Quantifying Consistency in LLM Logical Reasoning via Structural Uncertainty

Large language models can arrive at the same answer through reasoning paths that are unstable, contradictory, or difficult to rank consistently -- a failure mode especially prevalent in multi-step deductive reasoning. Existing methods assess reliability primarily through output dispersion -- measuring how much sampled answers differ -- but this discards a complementary signal: whether the model can consistently rank competing reasoning candidates. We propose structural uncertainty, a consistency-aware framework derived from the stability of self-preference-induced rankings over sampled reasoning solutions. Given a query, we generate multiple candidate solutions and ask the model to judge pairwise preferences among its own outputs. We aggregate self-preferences into ranking distributions via Bradley-Terry modeling with PageRank, and decompose the signal into two entropy-based components: across-trial ranking instability and within-trial candidate ambiguity. Across five LLMs and eight benchmarks, structural signals provide information complementary to answer dispersion: on logical and mathematical reasoning tasks, the combination improves identification of unreliable instances, while on factual retrieval the structural signal collapses toward uniformity, diagnosing a regime boundary where reasoning-level consistency evaluation is uninformative. The two components relate differently to accuracy: within-trial ambiguity correlates positively with correctness -- consistent with settings where multiple plausible solution paths remain competitive -- while across-trial instability correlates negatively, signaling unreliable reasoning. Structural uncertainty is best understood not as a universal confidence estimator, but as a regime-sensitive evaluator of logical reasoning consistency.

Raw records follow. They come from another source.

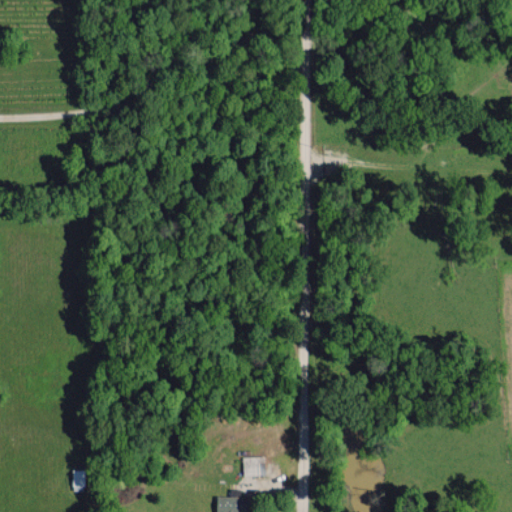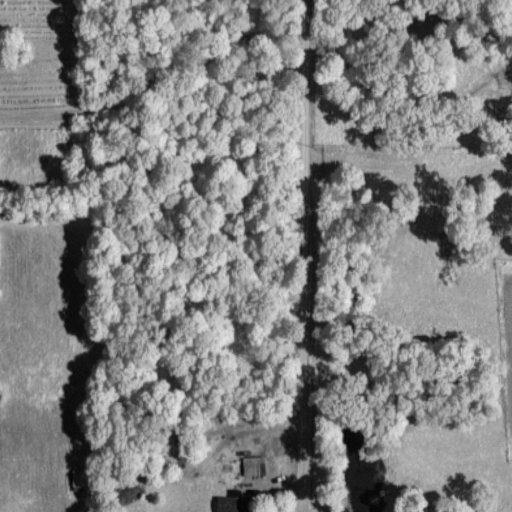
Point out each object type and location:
road: (160, 75)
road: (304, 256)
building: (233, 503)
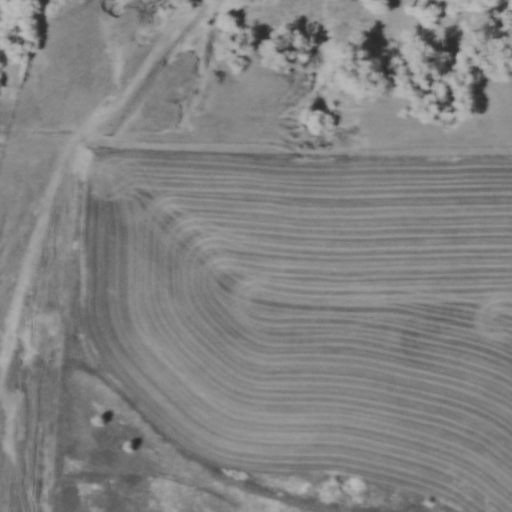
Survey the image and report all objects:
crop: (311, 314)
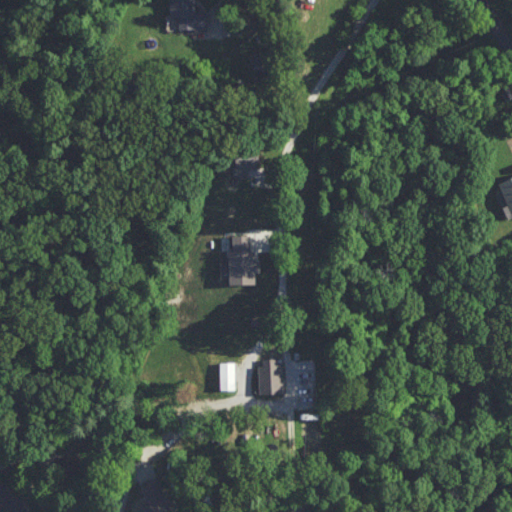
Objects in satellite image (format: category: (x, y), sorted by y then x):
road: (220, 7)
building: (187, 14)
road: (498, 22)
building: (245, 160)
building: (507, 188)
road: (277, 243)
building: (243, 260)
road: (249, 373)
building: (227, 374)
building: (270, 378)
road: (190, 416)
building: (155, 495)
building: (324, 506)
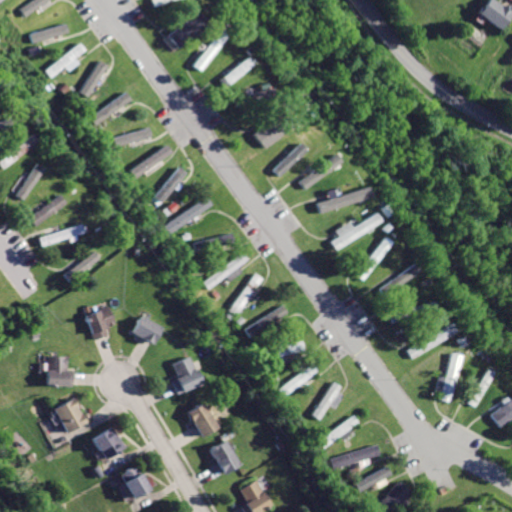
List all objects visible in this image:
building: (155, 1)
building: (158, 3)
building: (31, 6)
building: (496, 12)
building: (495, 13)
building: (179, 29)
building: (48, 32)
building: (206, 48)
building: (63, 59)
building: (64, 60)
building: (231, 71)
building: (231, 71)
road: (427, 75)
building: (92, 77)
building: (250, 97)
building: (110, 107)
building: (4, 122)
building: (3, 125)
building: (257, 129)
building: (130, 136)
building: (128, 137)
building: (15, 149)
building: (16, 152)
building: (283, 158)
building: (284, 159)
building: (149, 160)
building: (145, 163)
building: (313, 170)
building: (27, 181)
building: (169, 184)
building: (336, 199)
building: (328, 203)
building: (45, 209)
building: (44, 210)
building: (187, 214)
building: (186, 215)
building: (346, 229)
building: (348, 231)
building: (59, 234)
building: (61, 234)
building: (211, 242)
building: (215, 243)
road: (293, 257)
building: (365, 257)
building: (365, 258)
building: (83, 265)
building: (223, 270)
road: (16, 271)
building: (224, 271)
building: (396, 275)
building: (244, 293)
building: (244, 294)
building: (422, 307)
building: (396, 310)
building: (408, 312)
building: (100, 321)
building: (264, 321)
building: (100, 322)
building: (266, 322)
building: (148, 329)
building: (148, 331)
building: (427, 339)
building: (427, 341)
building: (290, 350)
building: (277, 352)
building: (59, 371)
building: (58, 373)
building: (186, 374)
building: (187, 376)
building: (447, 376)
building: (445, 377)
building: (296, 379)
building: (296, 380)
building: (475, 387)
building: (475, 388)
building: (324, 400)
building: (327, 400)
building: (500, 410)
building: (501, 410)
building: (70, 414)
building: (70, 416)
building: (202, 418)
building: (202, 420)
building: (337, 430)
building: (336, 432)
building: (108, 441)
building: (107, 442)
road: (162, 446)
building: (353, 455)
building: (354, 455)
building: (224, 456)
building: (224, 457)
building: (371, 479)
building: (374, 479)
building: (134, 481)
building: (134, 484)
building: (254, 497)
building: (395, 497)
building: (255, 498)
building: (394, 498)
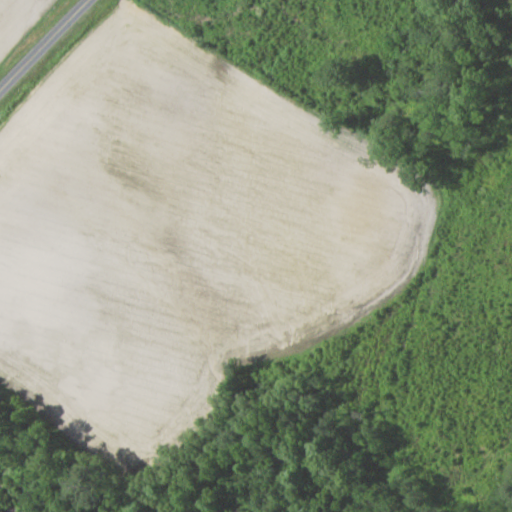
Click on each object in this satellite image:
road: (43, 44)
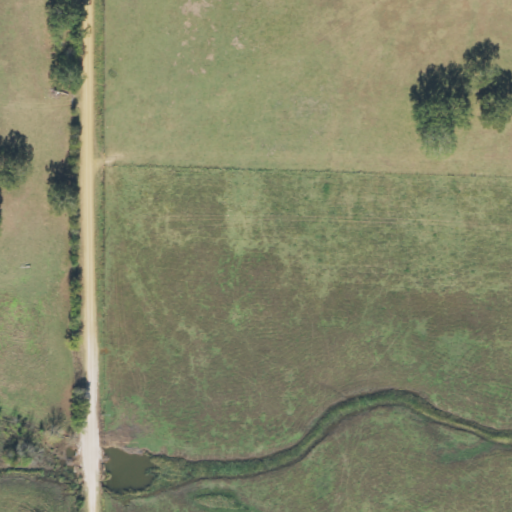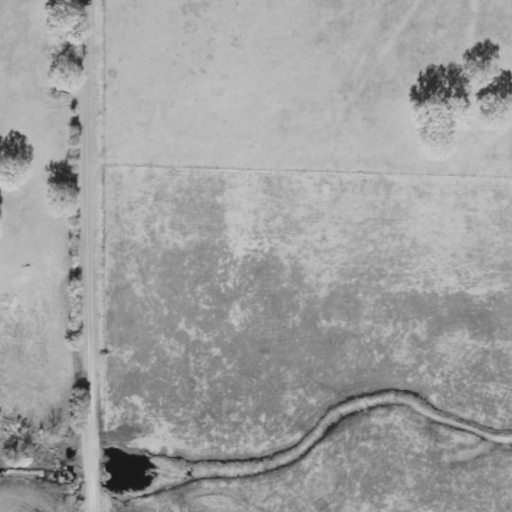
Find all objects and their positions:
road: (86, 256)
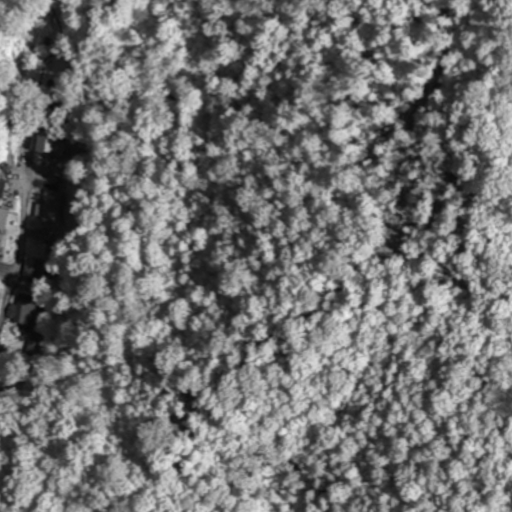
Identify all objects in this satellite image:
building: (43, 140)
building: (48, 209)
building: (3, 228)
road: (16, 264)
building: (28, 268)
building: (25, 313)
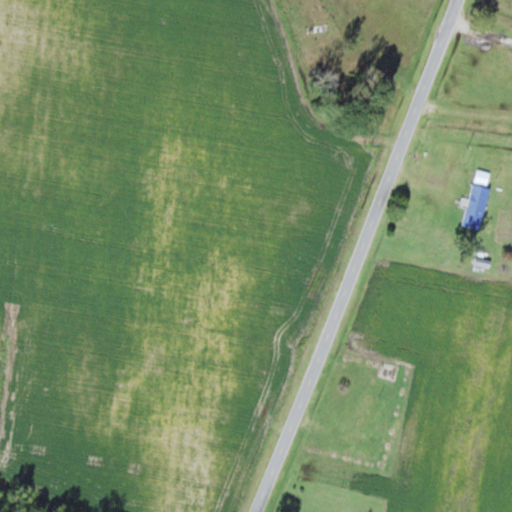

翻译：大语言模型可能通过不稳定、矛盾或难以一致排序的推理路径得出相同答案——这种失效模式在多步演绎推理中尤为普遍。现有方法主要通过输出离散度（衡量采样答案的差异程度）评估可靠性，但这忽略了互补信号：模型能否对相互竞争的推理候选方案进行一致排序。我们提出结构不确定性，这是一种源自对采样推理方案自偏好诱导排序稳定性的、具一致性感知能力的框架。针对查询生成多个候选方案，然后要求模型对其自身输出进行成对偏好判断。通过基于PageRank的Bradley-Terry模型，我们将自偏好聚合成排序分布，并将信号分解为两个基于熵的组成部分：跨试验排序不稳定性与试验内候选歧义性。在五个大语言模型和八个基准测试上，结构信号提供了与答案离散度互补的信息：在逻辑与数学推理任务中，两者结合能改进对不可靠实例的识别；而在事实检索任务中，结构信号向均匀性坍缩，由此诊断出推理层面一致性评估失效的机制边界。这两个组成部分与准确率呈现不同关联：试验内歧义性与正确性正相关——这符合多个合理推理路径相互竞争的情景；而跨试验不稳定性与正确性负相关，标志着不可靠的推理。结构不确定性不应被理解为通用的置信度估计器，而应被视作一种具备机制敏感性的逻辑推理一致性评估工具。